The Hugging Face cache is the silent disk hog. Model weights from test runs live in ~/.cache/huggingface/hub until you delete them. A handful of QLoRA experiments on 7B models can consume over 100 GB – delete before you run out of space, not after.

FAQ

Should I use Axolotl or write my own Transformers Trainer script?

More than two experiments? Use Axolotl. Swapping models, datasets, or training methods is a YAML edit – not a refactor.

I have an RTX 4090 and want to fine-tune a 7B model. Will this work?

The 4090 is Ada Lovelace – post-Ampere – so flash-attn compiles cleanly with CUDA 12.8 and PyTorch 2.8 or 2.9. A 7B model at 4-bit QLoRA is a common community configuration for 24GB VRAM, though exact VRAM fit depends on your sequence length and batch size. Start with micro_batch_size: 1, sequence_len: 2048, and adapter: qlora. Adjust from there based on what your first run actually uses.

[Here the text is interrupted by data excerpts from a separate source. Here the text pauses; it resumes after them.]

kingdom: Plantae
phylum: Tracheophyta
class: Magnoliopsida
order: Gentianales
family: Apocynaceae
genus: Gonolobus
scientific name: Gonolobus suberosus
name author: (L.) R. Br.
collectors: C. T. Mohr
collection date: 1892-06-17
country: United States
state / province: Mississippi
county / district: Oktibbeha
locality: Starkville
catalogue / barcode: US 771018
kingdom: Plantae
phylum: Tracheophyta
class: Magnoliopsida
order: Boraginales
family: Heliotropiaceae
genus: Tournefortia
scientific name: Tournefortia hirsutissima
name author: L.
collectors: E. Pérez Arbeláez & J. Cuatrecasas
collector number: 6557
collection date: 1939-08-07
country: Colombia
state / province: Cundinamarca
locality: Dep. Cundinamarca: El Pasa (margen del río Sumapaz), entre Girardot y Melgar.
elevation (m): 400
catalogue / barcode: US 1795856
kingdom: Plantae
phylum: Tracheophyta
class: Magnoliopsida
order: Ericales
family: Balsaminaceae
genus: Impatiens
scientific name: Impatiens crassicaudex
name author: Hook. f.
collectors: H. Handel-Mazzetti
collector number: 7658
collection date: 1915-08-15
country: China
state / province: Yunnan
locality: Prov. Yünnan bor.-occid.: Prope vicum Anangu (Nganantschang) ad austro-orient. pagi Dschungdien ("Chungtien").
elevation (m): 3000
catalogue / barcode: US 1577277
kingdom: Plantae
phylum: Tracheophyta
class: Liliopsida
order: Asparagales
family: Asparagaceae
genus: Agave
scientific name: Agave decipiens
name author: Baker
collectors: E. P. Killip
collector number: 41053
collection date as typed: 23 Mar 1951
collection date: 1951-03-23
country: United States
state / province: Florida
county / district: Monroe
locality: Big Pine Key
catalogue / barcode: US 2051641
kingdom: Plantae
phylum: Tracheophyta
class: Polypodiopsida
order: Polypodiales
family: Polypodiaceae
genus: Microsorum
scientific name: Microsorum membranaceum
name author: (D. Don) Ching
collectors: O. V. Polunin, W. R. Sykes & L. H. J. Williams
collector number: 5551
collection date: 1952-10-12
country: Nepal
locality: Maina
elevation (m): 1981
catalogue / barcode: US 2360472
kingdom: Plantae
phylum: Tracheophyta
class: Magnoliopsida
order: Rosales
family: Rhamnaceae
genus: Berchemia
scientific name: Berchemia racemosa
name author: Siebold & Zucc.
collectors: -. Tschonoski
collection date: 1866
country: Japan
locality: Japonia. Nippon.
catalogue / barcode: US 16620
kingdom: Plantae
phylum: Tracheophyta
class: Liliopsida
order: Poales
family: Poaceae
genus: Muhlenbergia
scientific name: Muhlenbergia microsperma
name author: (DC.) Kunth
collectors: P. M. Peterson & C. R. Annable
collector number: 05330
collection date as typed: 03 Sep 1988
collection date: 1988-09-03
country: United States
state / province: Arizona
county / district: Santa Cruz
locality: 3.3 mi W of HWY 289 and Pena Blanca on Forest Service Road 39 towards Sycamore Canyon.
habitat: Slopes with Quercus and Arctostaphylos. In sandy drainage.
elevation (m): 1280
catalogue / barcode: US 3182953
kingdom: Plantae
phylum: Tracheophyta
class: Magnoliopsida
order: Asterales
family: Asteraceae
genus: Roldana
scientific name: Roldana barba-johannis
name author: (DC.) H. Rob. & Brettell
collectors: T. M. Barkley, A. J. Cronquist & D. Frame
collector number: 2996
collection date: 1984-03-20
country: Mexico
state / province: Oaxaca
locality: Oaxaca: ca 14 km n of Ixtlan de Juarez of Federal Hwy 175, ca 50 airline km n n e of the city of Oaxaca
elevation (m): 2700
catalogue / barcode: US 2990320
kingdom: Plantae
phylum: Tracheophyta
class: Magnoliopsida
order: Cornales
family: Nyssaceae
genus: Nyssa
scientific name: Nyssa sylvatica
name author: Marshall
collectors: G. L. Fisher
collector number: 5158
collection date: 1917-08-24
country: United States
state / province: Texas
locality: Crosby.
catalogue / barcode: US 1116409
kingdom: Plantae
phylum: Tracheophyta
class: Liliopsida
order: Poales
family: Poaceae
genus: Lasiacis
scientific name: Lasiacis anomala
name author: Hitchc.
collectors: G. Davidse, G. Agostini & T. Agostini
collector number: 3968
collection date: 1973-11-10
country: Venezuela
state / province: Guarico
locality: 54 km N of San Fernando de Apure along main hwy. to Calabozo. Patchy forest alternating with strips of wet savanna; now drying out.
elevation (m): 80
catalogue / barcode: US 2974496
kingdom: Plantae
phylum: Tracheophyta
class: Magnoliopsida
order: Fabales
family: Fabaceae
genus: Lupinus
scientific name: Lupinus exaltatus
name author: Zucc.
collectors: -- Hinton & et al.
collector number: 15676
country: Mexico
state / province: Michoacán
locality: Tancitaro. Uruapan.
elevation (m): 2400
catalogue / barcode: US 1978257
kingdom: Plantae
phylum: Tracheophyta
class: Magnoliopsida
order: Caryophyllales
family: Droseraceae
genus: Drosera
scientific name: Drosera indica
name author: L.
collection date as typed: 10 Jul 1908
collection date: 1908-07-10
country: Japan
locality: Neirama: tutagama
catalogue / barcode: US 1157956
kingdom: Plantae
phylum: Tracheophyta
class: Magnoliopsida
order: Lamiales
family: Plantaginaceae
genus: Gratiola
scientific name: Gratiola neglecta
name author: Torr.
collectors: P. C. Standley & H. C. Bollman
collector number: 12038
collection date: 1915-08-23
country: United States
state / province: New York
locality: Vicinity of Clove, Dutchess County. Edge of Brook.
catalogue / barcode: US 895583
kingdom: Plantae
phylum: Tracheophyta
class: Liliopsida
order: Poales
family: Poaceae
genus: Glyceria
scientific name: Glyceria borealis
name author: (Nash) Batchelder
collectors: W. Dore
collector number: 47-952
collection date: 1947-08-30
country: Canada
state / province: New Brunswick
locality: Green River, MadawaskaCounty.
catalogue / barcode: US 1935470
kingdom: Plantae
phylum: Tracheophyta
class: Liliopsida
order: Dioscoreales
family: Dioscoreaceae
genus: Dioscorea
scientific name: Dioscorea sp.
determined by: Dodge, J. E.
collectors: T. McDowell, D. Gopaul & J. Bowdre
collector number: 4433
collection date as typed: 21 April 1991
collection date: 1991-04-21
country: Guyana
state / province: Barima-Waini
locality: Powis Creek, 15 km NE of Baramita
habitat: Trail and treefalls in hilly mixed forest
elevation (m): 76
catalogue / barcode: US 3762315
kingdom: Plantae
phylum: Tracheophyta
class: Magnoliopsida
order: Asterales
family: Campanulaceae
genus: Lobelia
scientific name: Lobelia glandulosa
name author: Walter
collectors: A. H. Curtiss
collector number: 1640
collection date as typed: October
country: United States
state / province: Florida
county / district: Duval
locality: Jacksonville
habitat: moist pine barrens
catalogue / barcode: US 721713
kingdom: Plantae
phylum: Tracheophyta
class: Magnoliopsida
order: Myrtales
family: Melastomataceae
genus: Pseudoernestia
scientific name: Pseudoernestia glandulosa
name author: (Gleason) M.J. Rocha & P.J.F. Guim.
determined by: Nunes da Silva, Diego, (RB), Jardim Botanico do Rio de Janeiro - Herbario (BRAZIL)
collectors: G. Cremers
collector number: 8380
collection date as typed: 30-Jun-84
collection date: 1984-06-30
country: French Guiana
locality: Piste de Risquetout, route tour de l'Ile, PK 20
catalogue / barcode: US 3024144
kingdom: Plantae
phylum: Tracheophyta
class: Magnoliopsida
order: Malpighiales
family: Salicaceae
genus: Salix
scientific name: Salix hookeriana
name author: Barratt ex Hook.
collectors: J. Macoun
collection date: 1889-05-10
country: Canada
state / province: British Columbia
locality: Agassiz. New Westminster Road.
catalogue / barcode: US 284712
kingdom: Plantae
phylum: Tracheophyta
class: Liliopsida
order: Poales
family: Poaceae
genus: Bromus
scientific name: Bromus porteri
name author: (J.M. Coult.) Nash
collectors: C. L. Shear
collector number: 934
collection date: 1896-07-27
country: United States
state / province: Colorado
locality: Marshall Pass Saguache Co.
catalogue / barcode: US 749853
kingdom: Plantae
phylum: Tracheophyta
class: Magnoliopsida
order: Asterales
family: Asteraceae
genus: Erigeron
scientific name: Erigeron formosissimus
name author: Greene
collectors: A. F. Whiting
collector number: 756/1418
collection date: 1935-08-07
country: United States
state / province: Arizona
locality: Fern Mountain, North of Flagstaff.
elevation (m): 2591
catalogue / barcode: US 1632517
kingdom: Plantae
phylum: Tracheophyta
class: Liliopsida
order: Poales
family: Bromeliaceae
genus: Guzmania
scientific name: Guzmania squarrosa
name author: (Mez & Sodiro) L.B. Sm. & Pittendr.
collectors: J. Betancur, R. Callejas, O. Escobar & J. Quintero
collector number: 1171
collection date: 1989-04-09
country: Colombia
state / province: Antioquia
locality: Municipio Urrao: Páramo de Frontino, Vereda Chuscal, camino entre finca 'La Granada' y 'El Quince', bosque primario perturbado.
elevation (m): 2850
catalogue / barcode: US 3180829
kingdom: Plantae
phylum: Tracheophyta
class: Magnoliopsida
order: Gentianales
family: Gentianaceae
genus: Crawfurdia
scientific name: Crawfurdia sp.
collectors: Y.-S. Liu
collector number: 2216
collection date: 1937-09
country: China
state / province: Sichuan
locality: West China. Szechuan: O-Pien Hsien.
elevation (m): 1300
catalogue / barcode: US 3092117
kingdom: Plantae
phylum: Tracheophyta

Is the old OpenAccess-AI-Collective GitHub URL still valid?

It redirects, but scripts that pin specific commit hashes from that org will fail. Update any references to axolotl-ai-cloud/axolotl.

Next step: run axolotl fetch examples, open examples/llama-3/lora-1b.yml, change the datasets.path to your own JSONL file, and launch a 50-step test run. If it completes on a small config, your full training job will too.